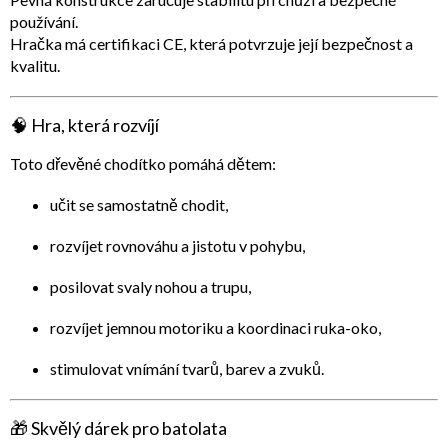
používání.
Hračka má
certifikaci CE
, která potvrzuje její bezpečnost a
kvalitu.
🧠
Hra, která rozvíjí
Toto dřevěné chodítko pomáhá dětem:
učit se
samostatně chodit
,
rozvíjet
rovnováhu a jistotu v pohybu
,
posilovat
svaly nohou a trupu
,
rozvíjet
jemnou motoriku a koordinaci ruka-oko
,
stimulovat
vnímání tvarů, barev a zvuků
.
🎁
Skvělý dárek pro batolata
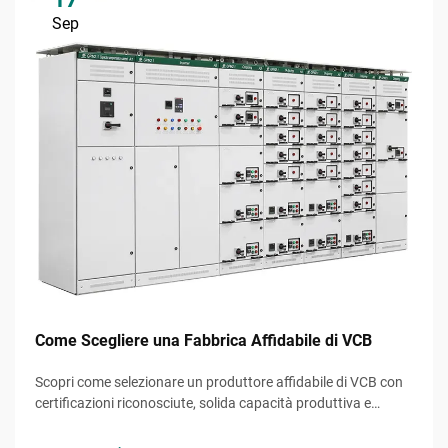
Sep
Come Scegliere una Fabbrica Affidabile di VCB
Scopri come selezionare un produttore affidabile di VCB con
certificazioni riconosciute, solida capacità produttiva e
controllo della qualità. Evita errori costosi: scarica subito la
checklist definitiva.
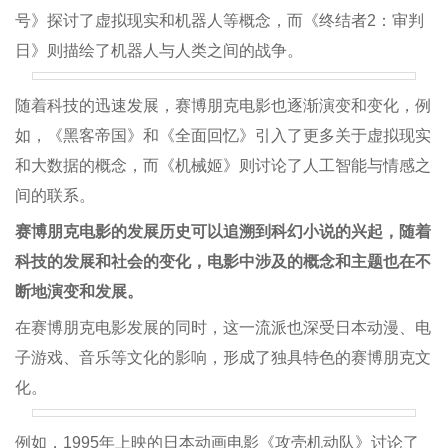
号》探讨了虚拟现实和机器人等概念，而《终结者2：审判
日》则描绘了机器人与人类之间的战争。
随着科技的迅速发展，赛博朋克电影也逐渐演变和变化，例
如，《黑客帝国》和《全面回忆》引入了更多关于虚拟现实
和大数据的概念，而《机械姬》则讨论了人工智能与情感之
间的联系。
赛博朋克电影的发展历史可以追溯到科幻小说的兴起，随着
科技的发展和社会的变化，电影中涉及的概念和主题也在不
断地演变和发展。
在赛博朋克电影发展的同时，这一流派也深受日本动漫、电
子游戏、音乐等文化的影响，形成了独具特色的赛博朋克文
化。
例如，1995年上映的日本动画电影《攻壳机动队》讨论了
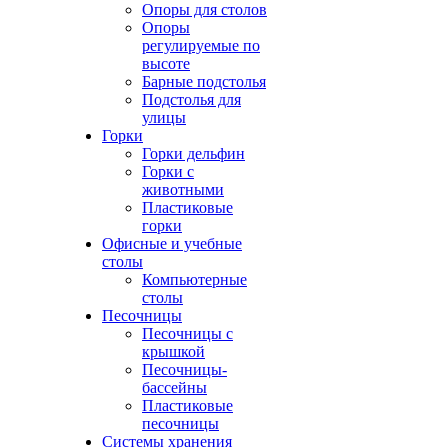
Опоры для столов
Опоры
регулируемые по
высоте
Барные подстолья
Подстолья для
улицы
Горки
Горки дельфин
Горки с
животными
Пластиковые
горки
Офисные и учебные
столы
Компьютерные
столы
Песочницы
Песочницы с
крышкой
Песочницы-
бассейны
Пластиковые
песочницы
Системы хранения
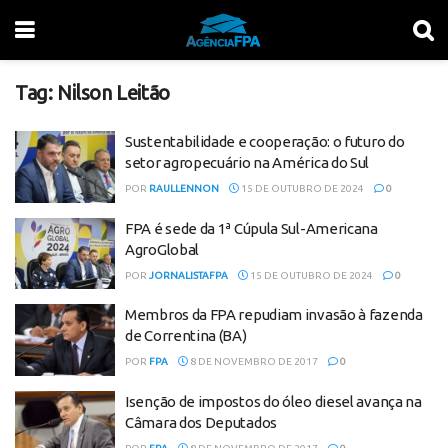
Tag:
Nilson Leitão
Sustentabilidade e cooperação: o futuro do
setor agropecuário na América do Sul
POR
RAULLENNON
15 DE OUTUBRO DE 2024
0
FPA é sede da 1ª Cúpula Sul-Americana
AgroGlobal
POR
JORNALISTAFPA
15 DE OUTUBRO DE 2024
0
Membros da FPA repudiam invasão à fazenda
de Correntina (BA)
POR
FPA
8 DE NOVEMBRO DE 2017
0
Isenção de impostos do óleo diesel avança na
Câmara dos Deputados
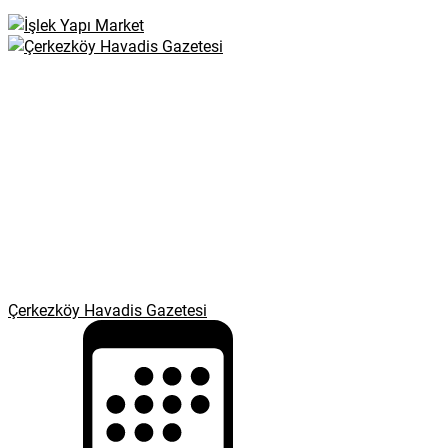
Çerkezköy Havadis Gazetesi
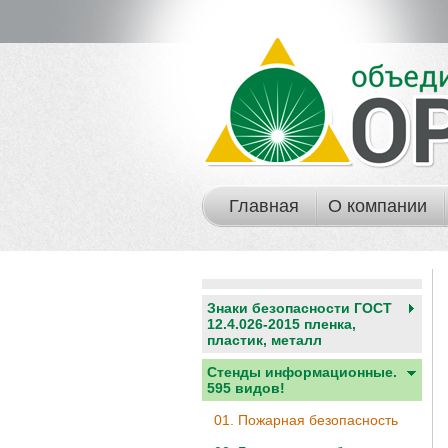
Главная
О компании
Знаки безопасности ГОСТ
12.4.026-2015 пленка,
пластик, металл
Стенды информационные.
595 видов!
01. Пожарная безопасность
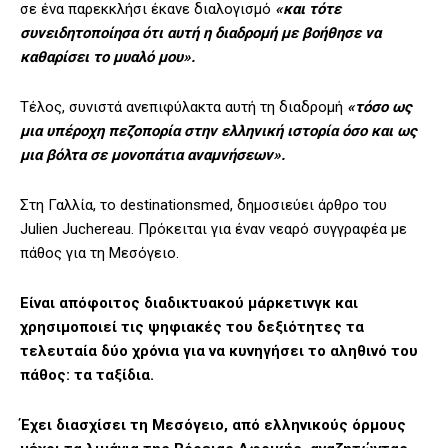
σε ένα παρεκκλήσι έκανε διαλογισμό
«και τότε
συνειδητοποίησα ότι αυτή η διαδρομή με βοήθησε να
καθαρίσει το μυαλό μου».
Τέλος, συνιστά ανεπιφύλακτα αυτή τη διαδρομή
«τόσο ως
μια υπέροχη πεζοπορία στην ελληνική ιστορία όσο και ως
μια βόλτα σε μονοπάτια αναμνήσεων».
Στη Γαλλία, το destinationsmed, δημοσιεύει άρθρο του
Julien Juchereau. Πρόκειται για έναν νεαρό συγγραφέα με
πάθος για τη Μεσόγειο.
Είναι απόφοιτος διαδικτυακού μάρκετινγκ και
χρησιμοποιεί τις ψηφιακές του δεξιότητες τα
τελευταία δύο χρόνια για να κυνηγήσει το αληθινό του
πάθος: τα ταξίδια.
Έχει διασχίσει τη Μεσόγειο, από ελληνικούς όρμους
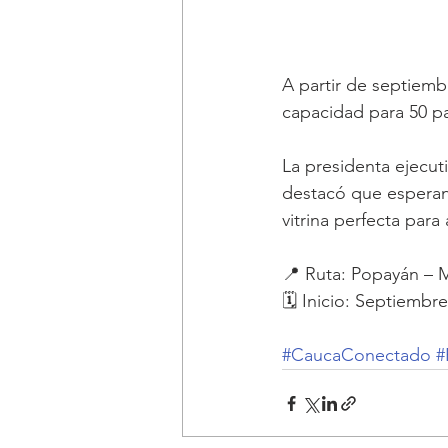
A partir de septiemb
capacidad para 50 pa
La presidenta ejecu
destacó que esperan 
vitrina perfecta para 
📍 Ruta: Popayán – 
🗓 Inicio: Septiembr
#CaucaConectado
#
******
Request | Extract the full listing exactly, with the pictures left out.

Task output |
používání.
Hračka má
certifikaci CE
, která potvrzuje její bezpečnost a
kvalitu.
🧠
Hra, která rozvíjí
Toto dřevěné chodítko pomáhá dětem:
učit se
samostatně chodit
,
rozvíjet
rovnováhu a jistotu v pohybu
,
posilovat
svaly nohou a trupu
,
rozvíjet
jemnou motoriku a koordinaci ruka-oko
,
stimulovat
vnímání tvarů, barev a zvuků
.
🎁
Skvělý dárek pro batolata
Sep
Come Scegliere una Fabbrica Affidabile di VCB
Scopri come selezionare un produttore affidabile di VCB con
certificazioni riconosciute, solida capacità produttiva e
controllo della qualità. Evita errori costosi: scarica subito la
checklist definitiva.
号》探讨了虚拟现实和机器人等概念，而《终结者2：审判
日》则描绘了机器人与人类之间的战争。
随着科技的迅速发展，赛博朋克电影也逐渐演变和变化，例
如，《黑客帝国》和《全面回忆》引入了更多关于虚拟现实
和大数据的概念，而《机械姬》则讨论了人工智能与情感之
间的联系。
赛博朋克电影的发展历史可以追溯到科幻小说的兴起，随着
科技的发展和社会的变化，电影中涉及的概念和主题也在不
断地演变和发展。
在赛博朋克电影发展的同时，这一流派也深受日本动漫、电
子游戏、音乐等文化的影响，形成了独具特色的赛博朋克文
化。
例如，1995年上映的日本动画电影《攻壳机动队》讨论了
Опоры для столов
Опоры
регулируемые по
высоте
Барные подстолья
Подстолья для
улицы
Горки
Горки дельфин
Горки с
животными
Пластиковые
горки
Офисные и учебные
столы
Компьютерные
столы
Песочницы
Песочницы с
крышкой
Песочницы-
бассейны
Пластиковые
песочницы
Системы хранения
Tag:
Nilson Leitão
Sustentabilidade e cooperação: o futuro do
setor agropecuário na América do Sul
POR
RAULLENNON
15 DE OUTUBRO DE 2024
0
FPA é sede da 1ª Cúpula Sul-Americana
AgroGlobal
POR
JORNALISTAFPA
15 DE OUTUBRO DE 2024
0
Membros da FPA repudiam invasão à fazenda
de Correntina (BA)
POR
FPA
8 DE NOVEMBRO DE 2017
0
Isenção de impostos do óleo diesel avança na
Câmara dos Deputados
Çerkezköy Havadis Gazetesi
Главная
О компании
Знаки безопасности ГОСТ
12.4.026-2015 пленка,
пластик, металл
Стенды информационные.
595 видов!
01. Пожарная безопасность
σε ένα παρεκκλήσι έκανε διαλογισμό
«και τότε
συνειδητοποίησα ότι αυτή η διαδρομή με βοήθησε να
καθαρίσει το μυαλό μου».
Τέλος, συνιστά ανεπιφύλακτα αυτή τη διαδρομή
«τόσο ως
μια υπέροχη πεζοπορία στην ελληνική ιστορία όσο και ως
μια βόλτα σε μονοπάτια αναμνήσεων».
Στη Γαλλία, το destinationsmed, δημοσιεύει άρθρο του
Julien Juchereau. Πρόκειται για έναν νεαρό συγγραφέα με
πάθος για τη Μεσόγειο.
Είναι απόφοιτος διαδικτυακού μάρκετινγκ και
χρησιμοποιεί τις ψηφιακές του δεξιότητες τα
τελευταία δύο χρόνια για να κυνηγήσει το αληθινό του
πάθος: τα ταξίδια.
Έχει διασχίσει τη Μεσόγειο, από ελληνικούς όρμους
A partir de septiemb
capacidad para 50 pa
La presidenta ejecu
destacó que esperan 
vitrina perfecta para 
📍 Ruta: Popayán – 
🗓 Inicio: Septiembr
#CaucaConectado
#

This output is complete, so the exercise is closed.